Testing Mobile Applications (CITCON 2010)
The CITCON 2010 London session about software testing on mobile devices was well-attended with a reasonable distribution of experience across Android, iOS, Blackberry, proprietary platforms and people with experience of cross-platform tools.
- Testing as a “lagging phenomenon” (or as an afterthought…)
- look at the time delay between web application development and emergence of web-based tools
- Some testing frameworks beginning to emerge for mobile e.g.
Types of testing and cost/benefit
- Manual — for usability
- On device — actual performance and speed
- Emulation — for scaling to hundreds or thousands of test runners and for when devices aren’t yet available or cost too much
Book based on mobile testing experience at Google:
Julian Harty, “A Practical Guide to Testing Wireless Smartphone Applications”, Morgan & Claypool Publishers, 2009 (ISBN 1608452530)
Popularity in different markets
Financial: Blackberry and iOS
Consumer: Android and iOS (as of November 2010 Android has just eclipsed sales of iOS handsets.)
Tomtom’s Story
Worked to partition legacy code out into 3 layers:
- UI
- App domain
- platform abstraction layer
The plan:
1) Keeping UI and platform abstraction layers as thin and separate as possible.
2) Separate build and test of middle layer — especially routing algorithms and navigation data.
Separation of concerns and basic engineering concerns still important for mobile development. Perhaps more so when targeting multiple platforms from a shared codebase.

| AIM |
Reproduce the stretch of the mobile testing session notes from "Separation of concerns" through "a shared codebase.". Rely only on the notes about mobile testing above.

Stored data
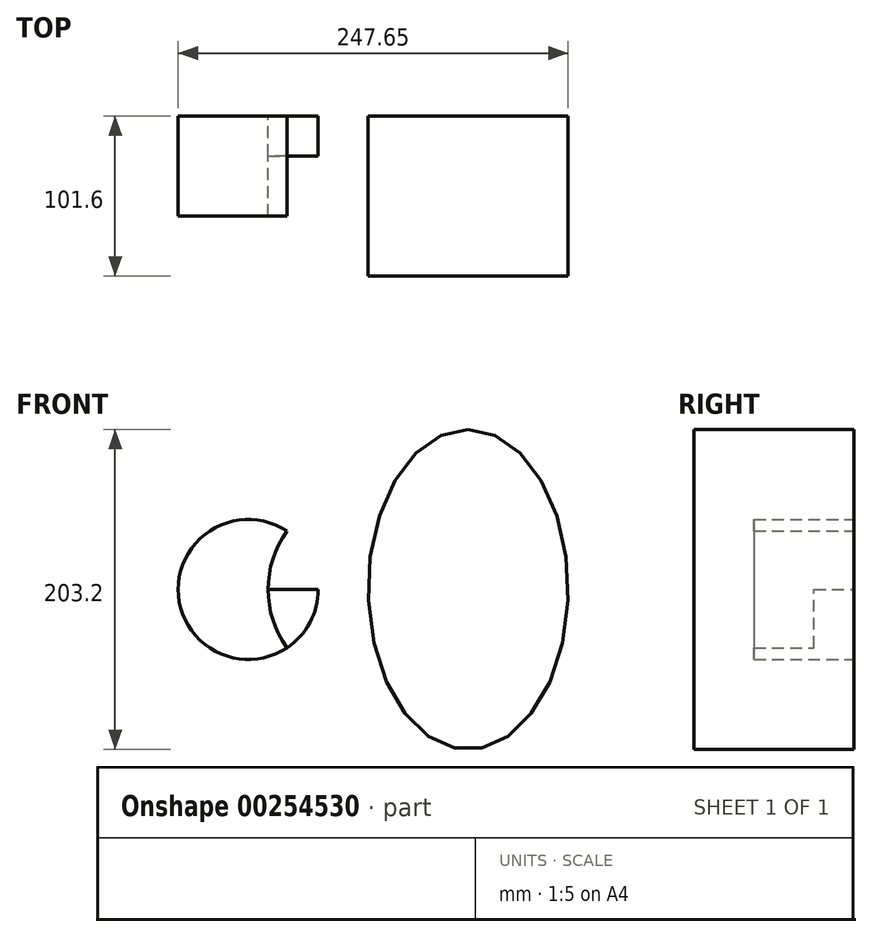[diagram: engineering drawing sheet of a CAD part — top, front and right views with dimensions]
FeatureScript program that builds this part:
annotation { "Feature Type Name" : "Feature", "Feature Type Description" : "" }
export const myFeature = defineFeature(function(context is Context, id is Id, definition is map)
    precondition{}
    {
        {
            var Q0;
            Q0=qCreatedBy(makeId("Front.planeOp"),FACE);
            var sketch = newSketch(context, id + "F0", { "sketchPlane" : qUnion([Q0])});
            skLineSegment(sketch, "E0", {"start": v(0, 0) * mm, "end": v(-76.2, 0) * mm});
            skCircle(sketch, "E1", {"center": v(-76.2, 0) * mm, "radius": 44.45 * mm});
            skLineSegment(sketch, "E2", {"start": v(0, 0) * mm, "end": v(-63.5, 0) * mm});
            skCircle(sketch, "E3", {"center": v(0, 0) * mm, "radius": 63.5 * mm});
            skLineSegment(sketch, "E4", {"start": v(63.5, 0) * mm, "end": v(63.5, 101.6) * mm});
            skEllipse(sketch, "E5", {"center": v(63.5, 0) * mm, "majorRadius": 101.6 * mm, "minorRadius": 63.5 * mm, "majorAxis": v(0, 1)});
            skSolve(sketch);
        }
        {
            var Q0;
            {var subQ0=sQuery(id+"F0.wireOp",EDGE,"E3");var subQ1=sQuery(id+"F0.wireOp",EDGE,"E1");var subQ2=makeQuery(id+"F0.imprint","INTERSECT",VERTEX,{"disambiguationData":[OD(0.0)],"derivedFrom":[subQ1,subQ0]});Q0=makeQuery(id+"F0.imprint","IMPRINT",FACE,{"disambiguationData":[TD([[makeQuery(id+"F0.imprint","IMPRINT",EDGE,{"disambiguationData":[TD([[subQ2,-1.0]])],"derivedFrom":subQ1}),1.0]])]});}
            extrude(context, id + "F1", {"entities" : qUnion([Q0]), "depth" : 25.4 * mm});
        }
        {
            var Q0;
            {var subQ0=sQuery(id+"F0.wireOp",EDGE,"E3");var subQ1=sQuery(id+"F0.wireOp",EDGE,"E1");var subQ2=makeQuery(id+"F0.imprint","INTERSECT",VERTEX,{"disambiguationData":[OD(0.0)],"derivedFrom":[subQ1,subQ0]});Q0=makeQuery(id+"F0.imprint","IMPRINT",FACE,{"disambiguationData":[TD([[makeQuery(id+"F0.imprint","IMPRINT",EDGE,{"disambiguationData":[TD([[subQ2,1.0]])],"derivedFrom":subQ1}),1.0]])]});}
            var Q1;
            {var subQ0=sQuery(id+"F0.wireOp",EDGE,"E3");var subQ1=sQuery(id+"F0.wireOp",EDGE,"E1");var subQ2=makeQuery(id+"F0.imprint","INTERSECT",VERTEX,{"disambiguationData":[OD(1.0)],"derivedFrom":[subQ1,subQ0]});Q1=makeQuery(id+"F0.imprint","IMPRINT",FACE,{"disambiguationData":[TD([[makeQuery(id+"F0.imprint","IMPRINT",EDGE,{"disambiguationData":[TD([[subQ2,-1.0]])],"derivedFrom":subQ1}),1.0]])]});}
            var Q2;
            {var subQ0=sQuery(id+"F0.wireOp",EDGE,"E3");var subQ1=sQuery(id+"F0.wireOp",EDGE,"E1");var subQ2=makeQuery(id+"F0.imprint","INTERSECT",VERTEX,{"disambiguationData":[OD(1.0)],"derivedFrom":[subQ1,subQ0]});Q2=makeQuery(id+"F0.imprint","IMPRINT",FACE,{"disambiguationData":[TD([[makeQuery(id+"F0.imprint","IMPRINT",EDGE,{"disambiguationData":[TD([[subQ2,-1.0]])],"derivedFrom":subQ1}),-1.0]])]});}
            var Q3;
            {var subQ0=sQuery(id+"F0.wireOp",EDGE,"E3");var subQ1=sQuery(id+"F0.wireOp",EDGE,"E1");var subQ2=makeQuery(id+"F0.imprint","INTERSECT",VERTEX,{"disambiguationData":[OD(0.0)],"derivedFrom":[subQ1,subQ0]});Q3=makeQuery(id+"F0.imprint","IMPRINT",FACE,{"disambiguationData":[TD([[makeQuery(id+"F0.imprint","IMPRINT",EDGE,{"disambiguationData":[TD([[subQ2,1.0]])],"derivedFrom":subQ1}),-1.0]])]});}
            extrude(context, id + "F2", {"entities" : qUnion([Q0, Q1, Q2, Q3]), "operationType" : NewBodyOperationType.ADD, "depth" : 63.5 * mm});
        }
        {
            var Q0;
            {var subQ0=sQuery(id+"F0.wireOp",EDGE,"E4");Q0=makeQuery(id+"F0.imprint","IMPRINT",FACE,{"disambiguationData":[TD([[makeQuery(id+"F0.imprint","IMPRINT",EDGE,{"derivedFrom":subQ0}),-1.0]])]});}
            var Q1;
            {var subQ0=sQuery(id+"F0.wireOp",EDGE,"E3");var subQ1=makeQuery(id+"F0.imprint","INTERSECT",VERTEX,{"derivedFrom":[subQ0,sQuery(id+"F0.wireOp",EDGE,"E4")]});Q1=makeQuery(id+"F0.imprint","IMPRINT",FACE,{"disambiguationData":[TD([[makeQuery(id+"F0.imprint","IMPRINT",EDGE,{"disambiguationData":[TD([[subQ1,-1.0]])],"derivedFrom":subQ0}),1.0]])]});}
            var Q2;
            {var subQ0=sQuery(id+"F0.wireOp",EDGE,"E4");Q2=makeQuery(id+"F0.imprint","IMPRINT",FACE,{"disambiguationData":[TD([[makeQuery(id+"F0.imprint","IMPRINT",EDGE,{"derivedFrom":subQ0}),1.0]])]});}
            extrude(context, id + "F3", {"entities" : qUnion([Q0, Q1, Q2]), "operationType" : NewBodyOperationType.ADD, "depth" : 101.6 * mm});
        }
    });
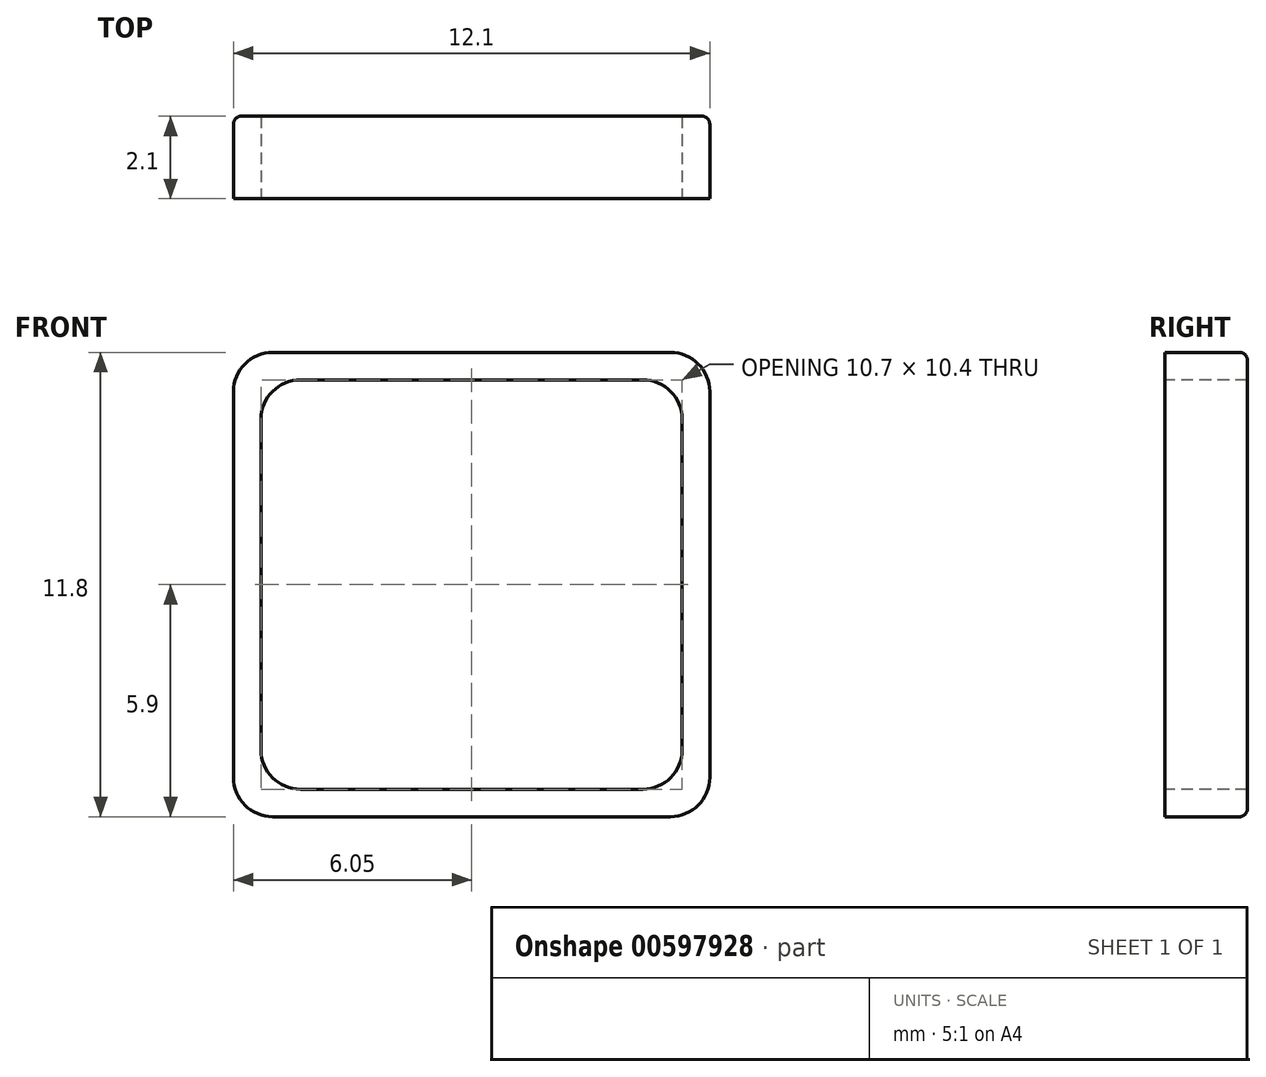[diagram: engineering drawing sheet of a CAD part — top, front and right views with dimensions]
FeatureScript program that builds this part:
annotation { "Feature Type Name" : "Feature", "Feature Type Description" : "" }
export const myFeature = defineFeature(function(context is Context, id is Id, definition is map)
    precondition{}
    {
        {
            var Q0;
            Q0=qCreatedBy(makeId("Front.planeOp"),FACE);
            var sketch = newSketch(context, id + "F0", { "sketchPlane" : qUnion([Q0])});
            skLineSegment(sketch, "E0.bottom", {"start": v(-28.8, 119.9) * mm, "end": v(-38.9, 119.9) * mm});
            skLineSegment(sketch, "E0.top", {"start": v(-28.8, 108.1) * mm, "end": v(-38.9, 108.1) * mm});
            skLineSegment(sketch, "E0.left", {"start": v(-27.8, 118.9) * mm, "end": v(-27.8, 109.1) * mm});
            skLineSegment(sketch, "E0.right", {"start": v(-39.9, 118.9) * mm, "end": v(-39.9, 109.1) * mm});
            skLineSegment(sketch, "E1.bottom", {"start": v(-29.5, 119.2) * mm, "end": v(-38.2, 119.2) * mm});
            skLineSegment(sketch, "E1.top", {"start": v(-29.5, 108.8) * mm, "end": v(-38.2, 108.8) * mm});
            skLineSegment(sketch, "E1.left", {"start": v(-28.5, 118.2) * mm, "end": v(-28.5, 109.8) * mm});
            skLineSegment(sketch, "E1.right", {"start": v(-39.2, 118.2) * mm, "end": v(-39.2, 109.8) * mm});
            skPoint(sketch, "E2.visualSharp", {"position": v(-28.5, 119.2) * mm});
            skArc(sketch, "E2.filletArc", {"start": v(-28.5, 118.2) * mm, "mid": v(-28.8, 118.9) * mm, "end": v(-29.5, 119.2) * mm});
            skPoint(sketch, "E3.visualSharp", {"position": v(-39.2, 119.2) * mm});
            skArc(sketch, "E3.filletArc", {"start": v(-38.2, 119.2) * mm, "mid": v(-38.9, 118.9) * mm, "end": v(-39.2, 118.2) * mm});
            skPoint(sketch, "E4.visualSharp", {"position": v(-39.2, 108.8) * mm});
            skArc(sketch, "E4.filletArc", {"start": v(-39.2, 109.8) * mm, "mid": v(-38.9, 109.1) * mm, "end": v(-38.2, 108.8) * mm});
            skPoint(sketch, "E5.visualSharp", {"position": v(-28.5, 108.8) * mm});
            skArc(sketch, "E5.filletArc", {"start": v(-29.5, 108.8) * mm, "mid": v(-28.8, 109.1) * mm, "end": v(-28.5, 109.8) * mm});
            skPoint(sketch, "E6.visualSharp", {"position": v(-27.8, 108.1) * mm});
            skArc(sketch, "E6.filletArc", {"start": v(-28.8, 108.1) * mm, "mid": v(-28.1, 108.4) * mm, "end": v(-27.8, 109.1) * mm});
            skPoint(sketch, "E7.visualSharp", {"position": v(-39.9, 108.1) * mm});
            skArc(sketch, "E7.filletArc", {"start": v(-39.9, 109.1) * mm, "mid": v(-39.6, 108.4) * mm, "end": v(-38.9, 108.1) * mm});
            skPoint(sketch, "E8.visualSharp", {"position": v(-39.9, 119.9) * mm});
            skArc(sketch, "E8.filletArc", {"start": v(-38.9, 119.9) * mm, "mid": v(-39.6, 119.6) * mm, "end": v(-39.9, 118.9) * mm});
            skPoint(sketch, "E9.visualSharp", {"position": v(-27.8, 119.9) * mm});
            skArc(sketch, "E9.filletArc", {"start": v(-27.8, 118.9) * mm, "mid": v(-28.1, 119.6) * mm, "end": v(-28.8, 119.9) * mm});
            skSolve(sketch);
        }
        {
            var Q0;
            Q0 = qSketchRegion(id + "F0", true);
            extrude(context, id + "F1", {"entities" : qUnion([Q0]), "oppositeDirection" : true, "depth" : 2.1 * mm, "offsetDistance" : 25 * mm});
        }
        {
            var Q0;
            Q0=makeQuery(id+"F1.opExtrude","CAP_EDGE",EDGE,{"disambiguationData":[OSD([sQuery(id+"F0.wireOp",EDGE,"E0.right")])],"isStart":false});
            var Q1;
            Q1=makeQuery(id+"F1.opExtrude","CAP_EDGE",EDGE,{"disambiguationData":[OSD([sQuery(id+"F0.wireOp",EDGE,"E0.bottom")])],"isStart":false});
            var Q2;
            Q2=makeQuery(id+"F1.opExtrude","CAP_EDGE",EDGE,{"disambiguationData":[OSD([sQuery(id+"F0.wireOp",EDGE,"E0.top")])],"isStart":false});
            var Q3;
            Q3=makeQuery(id+"F1.opExtrude","CAP_EDGE",EDGE,{"disambiguationData":[OSD([sQuery(id+"F0.wireOp",EDGE,"E6.filletArc")])],"isStart":false});
            var Q4;
            Q4=makeQuery(id+"F1.opExtrude","CAP_EDGE",EDGE,{"disambiguationData":[OSD([sQuery(id+"F0.wireOp",EDGE,"E9.filletArc")])],"isStart":false});
            var Q5;
            Q5=makeQuery(id+"F1.opExtrude","CAP_EDGE",EDGE,{"disambiguationData":[OSD([sQuery(id+"F0.wireOp",EDGE,"E8.filletArc")])],"isStart":false});
            var Q6;
            Q6=makeQuery(id+"F1.opExtrude","CAP_EDGE",EDGE,{"disambiguationData":[OSD([sQuery(id+"F0.wireOp",EDGE,"E7.filletArc")])],"isStart":false});
            var Q7;
            Q7=makeQuery(id+"F1.opExtrude","CAP_EDGE",EDGE,{"disambiguationData":[OSD([sQuery(id+"F0.wireOp",EDGE,"E0.left")])],"isStart":false});
            fillet(context, id + "F2", {"entities" : qUnion([Q0, Q1, Q2, Q3, Q4, Q5, Q6, Q7]), "radius" : 0.2 * mm, "tangentPropagation" : true, "allowEdgeOverflow" : false});
        }
    });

| TASK RESPONSE |
Separation of concerns and basic engineering concerns still important for mobile development. Perhaps more so when targeting multiple platforms from a shared codebase.